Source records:
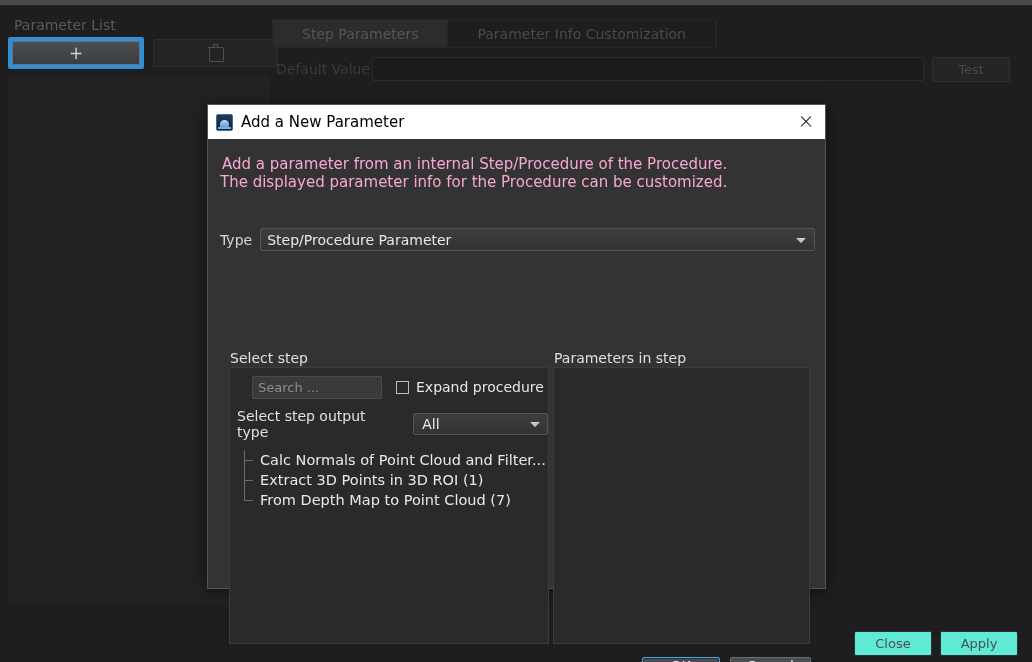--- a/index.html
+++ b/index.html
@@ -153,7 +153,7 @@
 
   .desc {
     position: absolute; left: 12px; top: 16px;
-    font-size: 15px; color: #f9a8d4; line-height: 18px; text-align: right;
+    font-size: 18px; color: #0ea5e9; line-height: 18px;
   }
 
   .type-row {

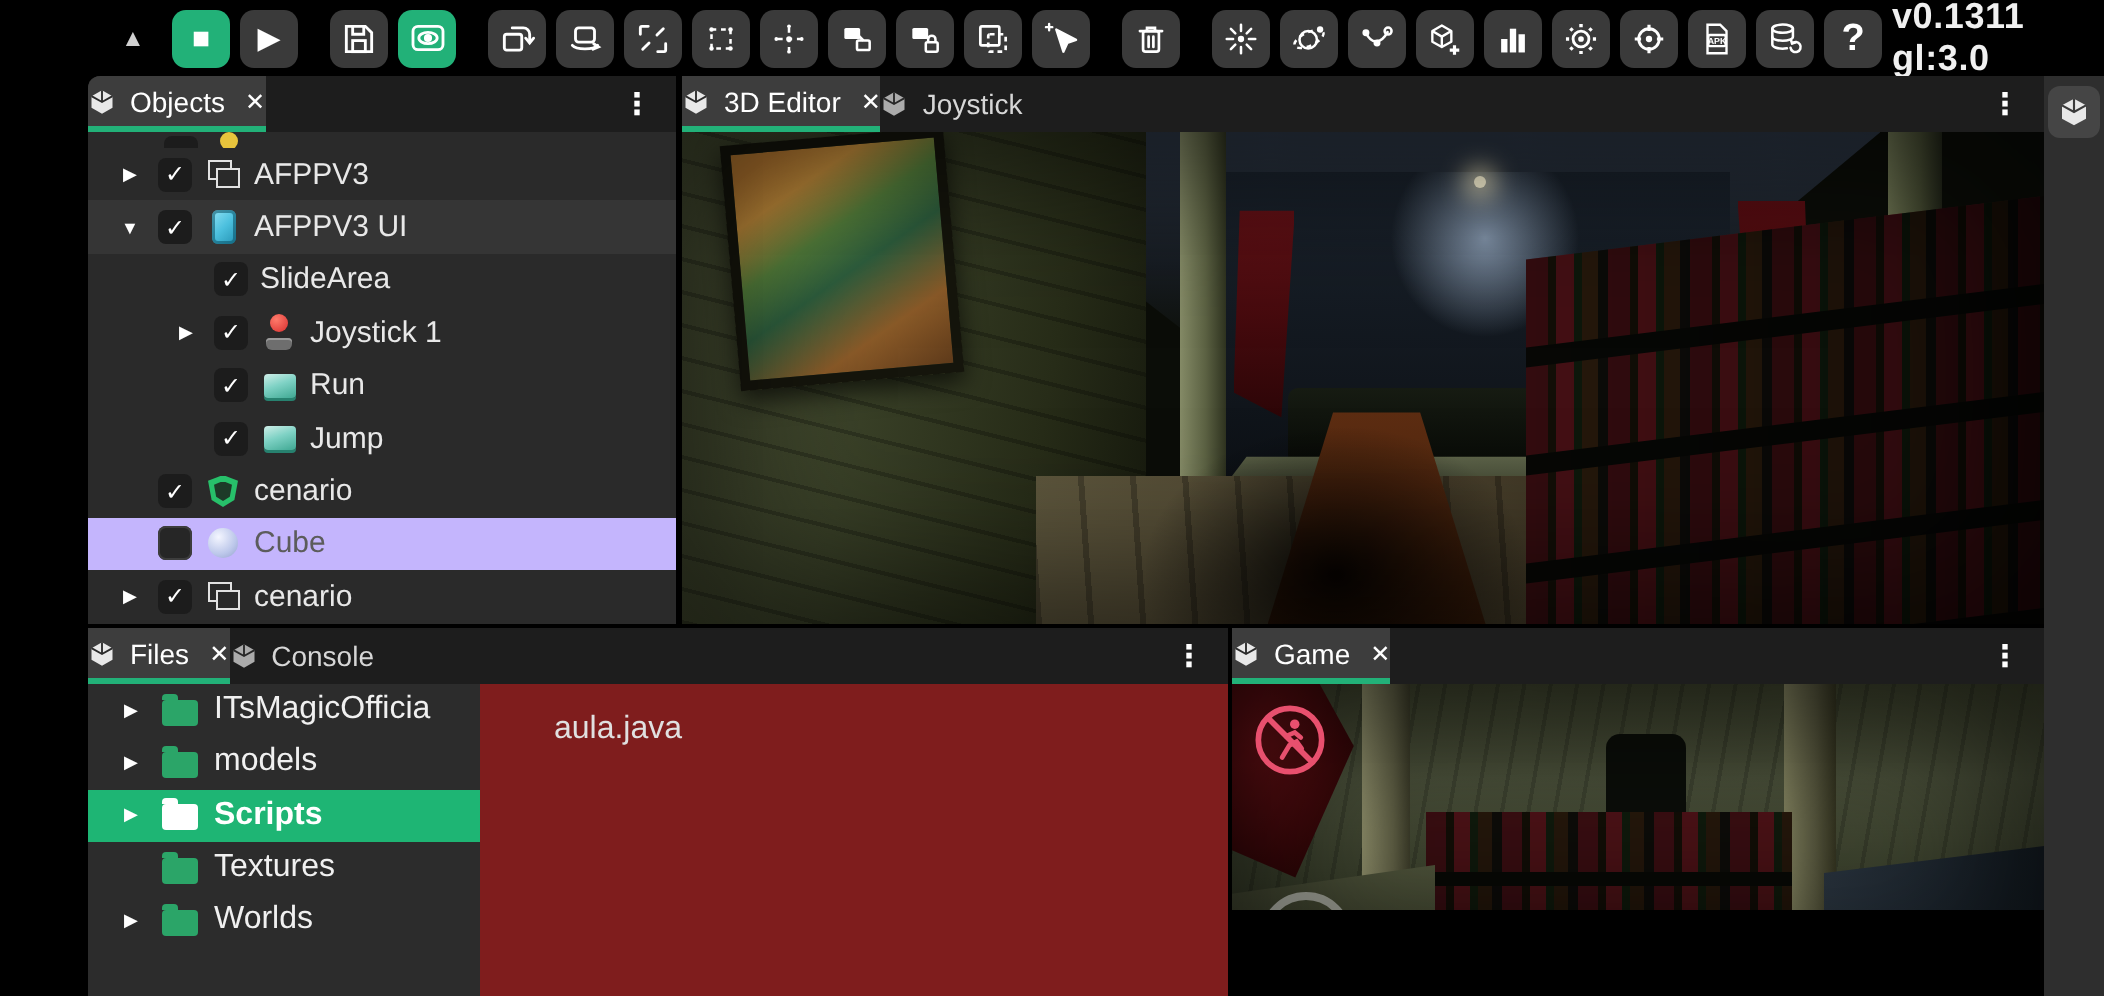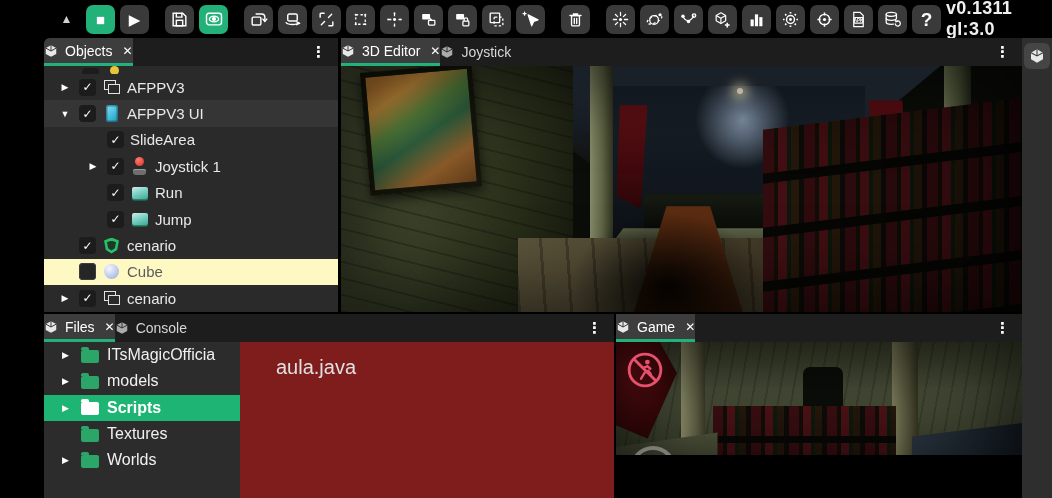--- a/index.html
+++ b/index.html
@@ -34,7 +34,7 @@
   .trow{height:26.4px;display:flex;align-items:center;gap:6px;padding-left:13px;}
   .trow.lvl1{padding-left:41px;}
   .trow.hi{background:#353535;}
-  .trow.dim{background:#fef9c3;}
+  .trow.dim{background:#c4b5fd;}
   .exp{width:16px;flex:none;color:#fff;font-size:9px;text-align:center;}
   .chk{width:17px;height:17px;border-radius:4px;background:#1c1c1c;color:#fff;font-size:12px;display:flex;align-items:center;justify-content:center;flex:none;}
   .chk.un{background:#262626;box-shadow:inset 0 0 0 1px #3d3d3d;}

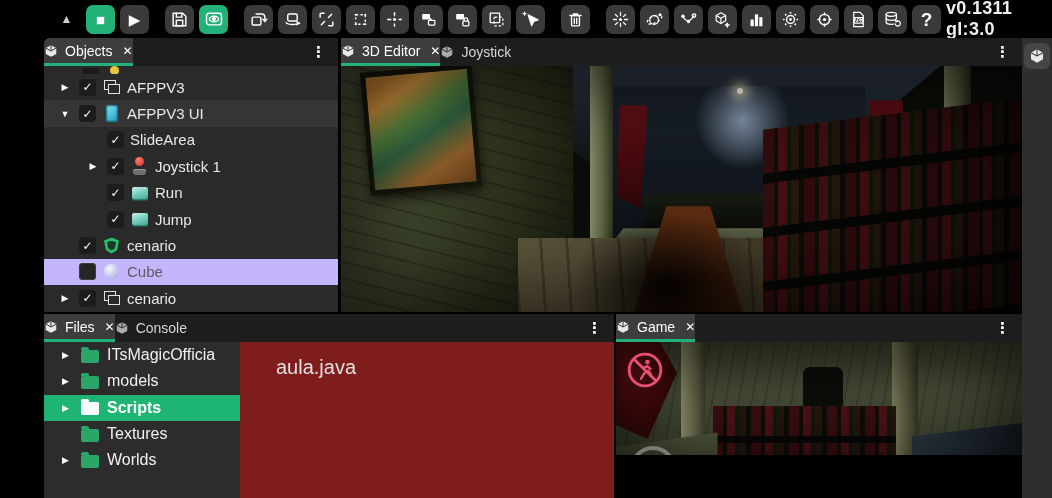--- a/index.html
+++ b/index.html
@@ -107,7 +107,7 @@
   .jfile{width:44px;height:52px;margin:0 auto;position:relative;border-radius:5px;
     background:linear-gradient(225deg,#8fc6d6 0 12px,rgba(0,0,0,0) 12px),linear-gradient(160deg,#eaf8fc,#c6e8f1);}
   .jbadge{position:absolute;left:-6px;top:21px;background:#f4507c;color:#fff;font-size:9px;font-weight:bold;padding:2.5px 7px;border-radius:4px;letter-spacing:.5px;}
-  .flabel{margin-top:4px;font-size:20px;color:#e0e0e0;}
+  .flabel{margin-top:4px;font-size:16px;color:#e0e0e0;}
 
   
   #game-panel{left:616px;top:314px;width:406px;height:141px;}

### The task
Among the lines above, find those carrying the word "font" and copy them out.

### Answer section
-    font-size: 15px; color: #f9a8d4; line-height: 18px; text-align: right;
+    font-size: 18px; color: #0ea5e9; line-height: 18px;
   .exp{width:16px;flex:none;color:#fff;font-size:9px;text-align:center;}
   .chk{width:17px;height:17px;border-radius:4px;background:#1c1c1c;color:#fff;font-size:12px;display:flex;align-items:center;justify-content:center;flex:none;}
   .jbadge{position:absolute;left:-6px;top:21px;background:#f4507c;color:#fff;font-size:9px;font-weight:bold;padding:2.5px 7px;border-radius:4px;letter-spacing:.5px;}
-  .flabel{margin-top:4px;font-size:20px;color:#e0e0e0;}
+  .flabel{margin-top:4px;font-size:16px;color:#e0e0e0;}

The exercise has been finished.